Fast wie vor Corona! Nicht schlecht, dieser Transit-Tag!

Oktober 2022 – ein Sommermärchen!

Auf dem Hexenstieg über Elend-Schierke-Königshütte-Elend: 21 Kilometer und 5 Stempel
Gelaufen am 29. Oktober 2022

Der Herbst und insbesondere der “Goldene Oktober” ist doch die beste Jahreszeit zum Wandern – Ich sag’s ja schon immer!
Jedoch können wir uns nicht erinnern, dass wir Ende Oktober schon mal im T-Shirt unterwegs waren und trotzdem ins Schwitzen gekommen sind. Unglaublich, aber wahr!

Unsere heutige Tour beginnt in Elend – ja Elend! Wir finden keine Informationen darüber, wie Elend zu seinem unrühmlichen Namen kam. Her sieht es jedoch nicht schlechter aus als in vielen anderen Harzorten und rund um den Ort gibt es grüne und intakte Wälder – eigentlich ist es ganz hübsch hier!

Von Elend aus wandern wir über die “Alte Rodelbahn” in Richtung Schierke. Da waren wir schon mal, konnten aber nur die Stempelstellen westlich von Schierke anlaufen. Eine auf der östlichen Seite des Tals blieb beim letzten Mal übrig – die “Helenenruh”. Die Felsformation mit Aussicht sieht heute, mit dem vielen herbstlich gefärbten Bäumen und Gräsern, geradezu unwirklich schön aus!

In den Ort Schierke steigen wir nicht ab, aber der Weg führt uns am höhergelegenen Bahnhof vorbei. Schon zuhause haben wir gehofft, dass wir heute die Brockenbahn mal aus der Nähe sehen können. Unsere Erwartungen werden noch übertroffen, denn in Schierke begegnen sich heute Morgen gleich zwei der nostalgischen Bahnen!

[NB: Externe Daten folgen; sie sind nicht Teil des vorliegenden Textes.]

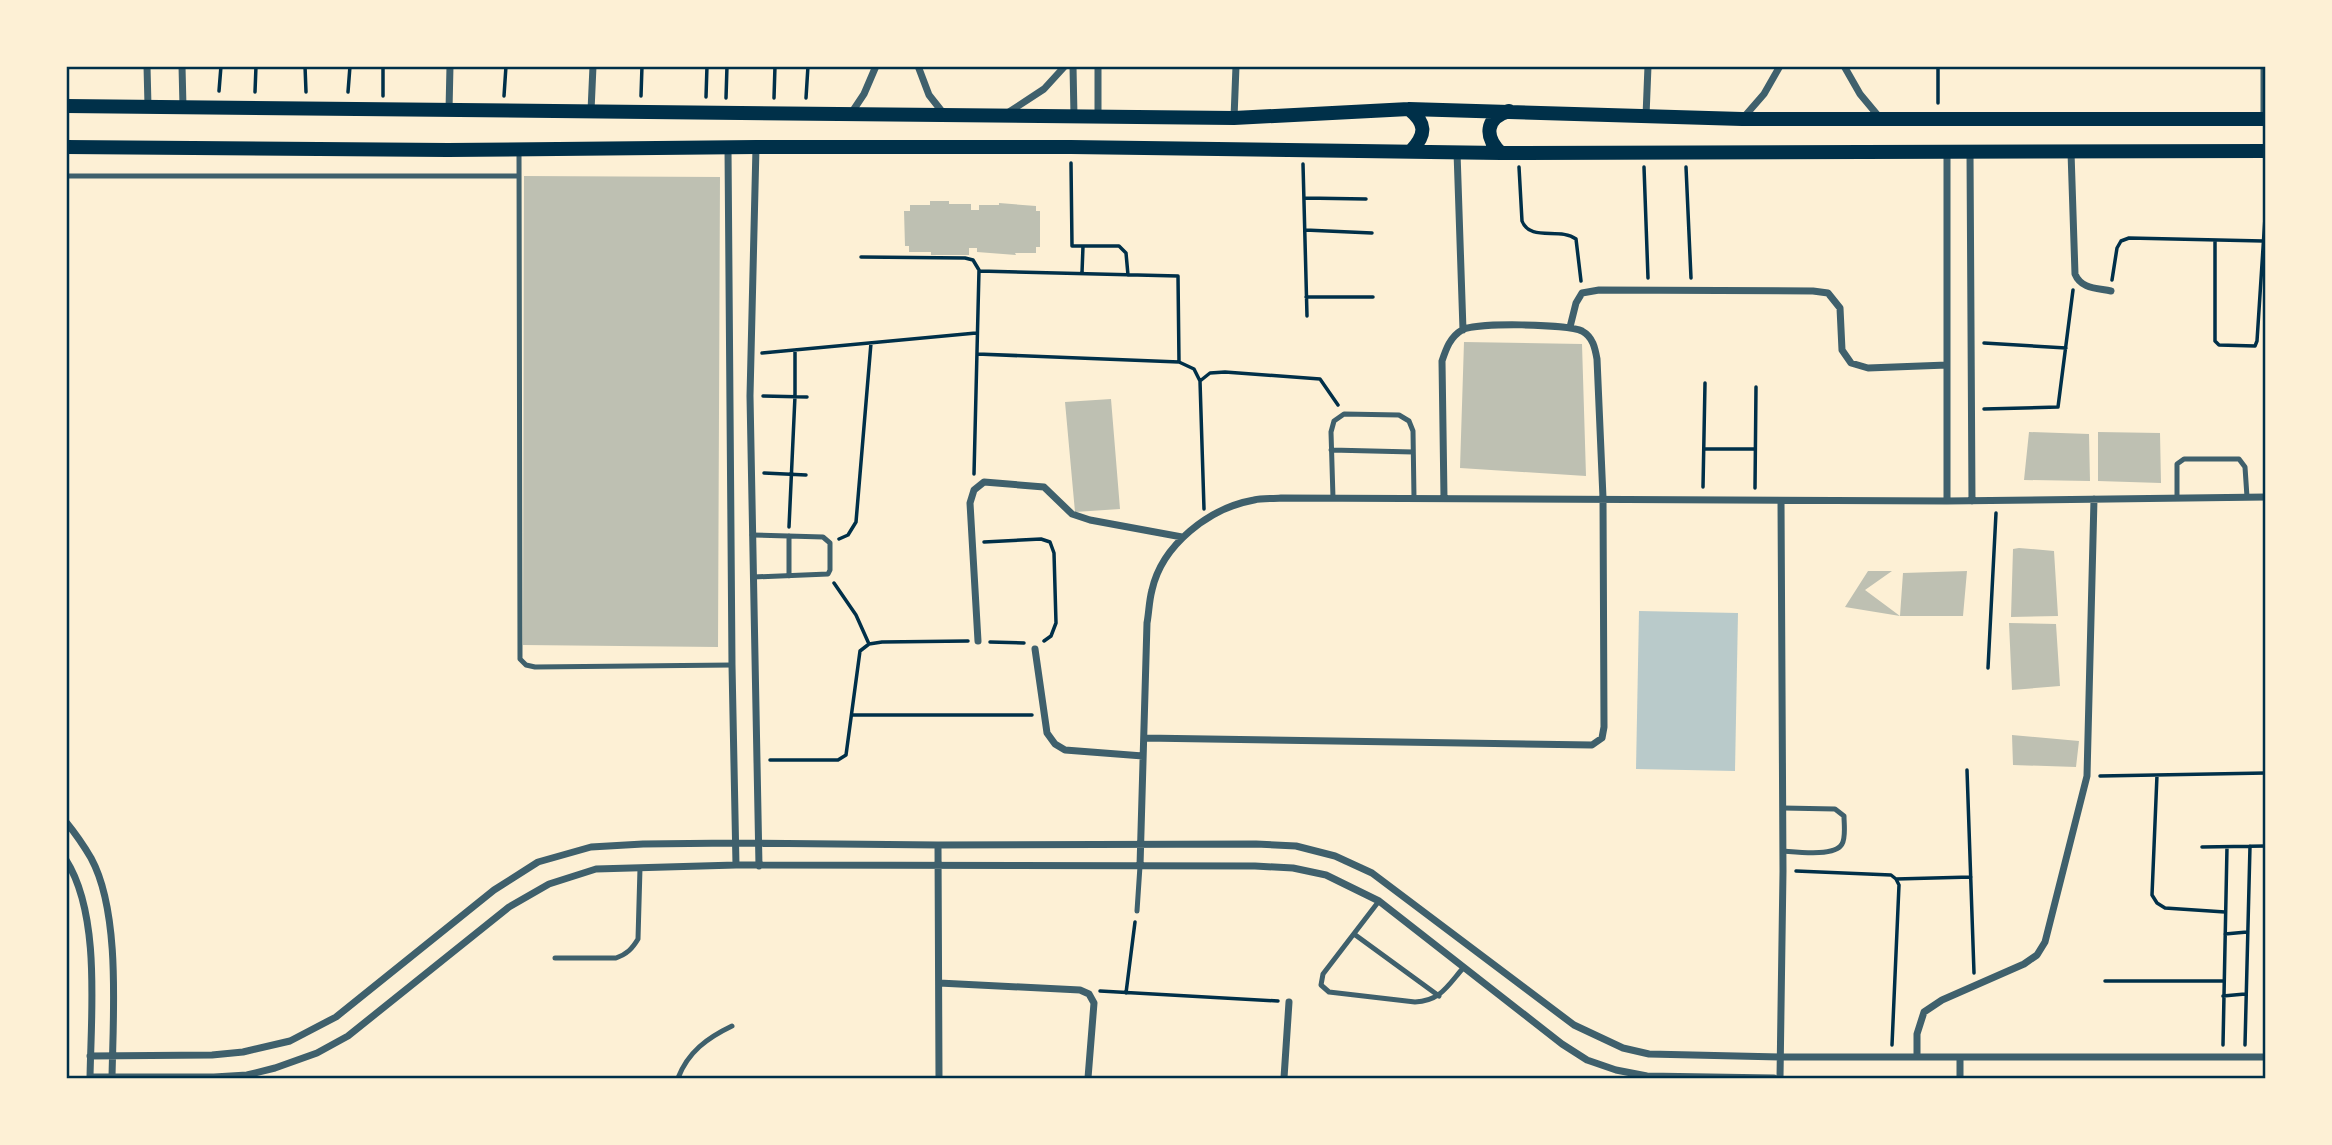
<svg xmlns="http://www.w3.org/2000/svg" width="2332" height="1145" font-family="Cabin,sans-serif">
<rect width="100%" height="100%" fill="#fdf0d5"/>
<path fill="#b9caca" d="M1639 611 1738 613 1735 771 1636 769Z"/>
<path fill="#bec0b2" d="M524 176 720 177 718 647 523 645Z
M930 201H949V204H971V210H979V205H999V203L1036 206V211H1040V247H1036V253H1015L1016 255 977 252V248H969V255H931V252H909V246H905L904 211H910V205H930Z
M1464 342 1582 344 1586 476 1460 468Z
M1111 399 1120 509 1075 512 1065 402Z
M2029 432 2089 434 2090 481 2024 480Z
M2098 432 2160 433 2161 483 2098 481Z
M2019 548 2054 551 2058 616 2011 617 2013 549Z
M1868 571H1892L1865 590 1900 616 1845 607Z
M1967 571 1963 616H1900L1903 573Z
M2009 623 2056 624 2060 686 2012 690Z
M2012 735 2079 741 2076 767 2013 765Z"/>
<g fill="none" stroke-linecap="round" stroke-linejoin="round">
<path stroke="#003049" stroke-width="3.5" d="M305 66 306 92
M1938 66V103
M219 91 221 66
M255 92 256 66
M348 92 350 66
M383 96V66
M504 96 506 66
M641 96 642 66
M706 97 707 66
M726 98 727 66
M774 98 775 66
M806 98 808 66
M1071 163 1072 246H1119L1126 253 1128 275
M1303 164 1307 316
M1519 167 1522 221C1530 242 1560 227 1576 239L1581 281
M1644 167 1648 278
M1686 167 1691 278
M1304 198 1366 199
M1305 230 1372 233
M2215 240V341L2219 345 2255 346 2257 341 2266 202
M861 257 965 258 973 260 979 270 974 474
M979 271 1178 276 1179 362
M1082 273 1083 246
M2112 280 2117 248 2121 241 2129 238 2263 241
M1306 297H1373
M1984 343 2066 348
M762 353 976 333
M977 354 1179 362 1194 369 1200 381
M763 396 807 397
M1984 409 2058 407 2073 290
M1704 449H1754
M764 473 806 475
M1703 487 1705 383
M1755 488 1756 387
M1204 509 1200 381 1210 373 1225 372 1320 379 1338 405
M789 527 795 396V350
M839 539 848 535 856 522 871 343
M984 542 1041 539 1050 542 1054 553 1056 623 1051 636 1044 641
M834 583 856 615 869 644
M990 642 1024 643
M1988 668 1996 513
M852 715H1032
M770 760H838L846 755 860 651 869 644 882 642 968 641
M1967 770 1974 973
M2157 775 2152 895 2157 903 2165 908 2225 912
M2100 776 2266 773
M2202 847 2266 846
M1796 871 1891 875 1896 879 1899 885 1892 1045
M1896 879 1971 877
M2225 934 2247 932
M2105 981H2223
M1100 991 1278 1001
M1126 993 1135 922
M2223 996 2245 994
M2223 1045 2227 847
M2245 1045 2250 846"/>
<path stroke="#3f606c" stroke-width="5" d="M519 152 520 659 526 665 535 667 732 665
M66 176H519
M1331 450 1413 452
M1333 498 1331 432 1334 421 1344 414 1399 415 1409 421 1413 431 1414 498
M2177 498V464L2184 459H2239L2245 467 2247 497
M752 535 823 537 830 543V570L828 574 753 577
M789 536V576
M1783 808 1835 809 1844 816C1844 825 1846 837 1842 844 1835 857 1797 852 1783 851
M1379 901 1323 974 1321 985 1329 992 1415 1002C1441 1001 1448 985 1464 967
M1137 911 1140 866
M1354 934 1439 996
M555 958H616C627 954 632 949 638 939L640 868
M678 1078C688 1052 707 1038 732 1026"/>
<path stroke="#3f606c" stroke-width="7" d="M147 66 148 106
M182 66 183 107
M918 66 929 95 944 114
M1073 66 1074 116
M1844 66 1860 94 1880 118
M2264 66V119
M449 110 450 66
M591 111 593 66
M1009 112 1044 89 1065 66
M850 115 864 94 876 66
M1098 116V66
M1646 116 1648 66
M1744 117 1764 94 1780 66
M1234 118 1236 66
M756 147 750 396 759 866
M728 148 732 665 736 865
M1457 152 1463 330
M1947 152V501
M1970 152 1972 501
M2071 152 2075 274C2081 289 2097 288 2111 291
M1570 327 1576 303 1582 293 1599 290 1813 291 1828 293 1840 308 1842 350 1851 363 1868 368 1947 365
M978 641 970 503 974 490 984 482 1044 487 1072 514 1090 520 1182 537
M1035 649 1047 733 1055 744 1065 750 1143 756
M1144 738 1592 745 1602 738 1604 727 1603 498 1597 359C1595 348 1593 337 1582 331 1568 324 1476 322 1462 330 1450 337 1446 349 1442 361L1444 498
M66 822C75 833 84 846 91 858 121 913 113 1017 112 1078
M938 845 939 1078
M66 860C101 915 91 1015 90 1078
M1140 866 1147 623C1149 612 1149 601 1152 590 1162 545 1209 508 1254 500 1262 498 1272 499 1281 498L1947 501 2266 497
M939 983 1080 990 1089 994 1094 1003 1088 1078
M90 1056 212 1055 243 1052 290 1041 336 1017 494 890 538 862 591 847 643 844 735 843 938 845 1256 844 1296 846 1335 856 1372 873 1574 1025 1623 1048 1649 1054 1780 1057H2266
M1917 1057V1034L1924 1012 1942 1000 2024 964 2037 955 2045 942 2087 776 2094 499
M1960 1057V1078
M90 1077H214L247 1075 275 1068 317 1053 348 1036 509 907 549 884 596 869 736 865 1255 866 1293 868 1326 875 1379 901 1562 1044 1587 1060 1616 1070 1647 1076 1774 1078
M1284 1078 1289 1002
M1780 1078 1783 871 1781 501"/>
<path stroke="#003049" stroke-width="14" d="M66 106 1234 118 1409 109 1742 119H2266
M1409 109C1426 123 1427 134 1411 151
M66 147 448 150 756 147H1071L1501 153 2266 151
M1501 153C1484 137 1485 118 1509 111"/>
</g>
<rect width="2332" height="1145" fill="none" stroke="#fdf0d5" stroke-width="136"/>
<rect x="68" y="68" width="2196" height="1009" fill="none" stroke="#003049" stroke-width="2.5"/>
</svg>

Die Gegend um Schierke ist leider besonders stark vom Baumsterben im Harz betroffen. Einen großen Vorteil hat die Sache aber – Man kann die vielen Felsen und Findlinge um den Ort herum viel besser erkennen, als wenn alles von Wald umgeben wäre!

Die Feuerstein-Klippen bei Schierke finden wir mindestens genauso interessant wie die Felsen am Ahrensklint. An letzteren sind aber viel mehr Leute. Vielleicht liegt es daran, dass die Ahrensklinter Felsen am Hexenstieg liegen, einem vielfrequentierten Wanderweg. Außerdem befindet sich hier eine Stempelstelle und man kann die Klippen besteigen. An diesem schönen Herbsttag sind hier sehr viele Wanderer unterwegs, sodass wir uns in eine Schlange einreihen müssen, um die Felsen zu erklimmen.

Wir machen es trotzdem. Der Blick von oben zurück auf das Schierker Tal lohnt das Gedränge!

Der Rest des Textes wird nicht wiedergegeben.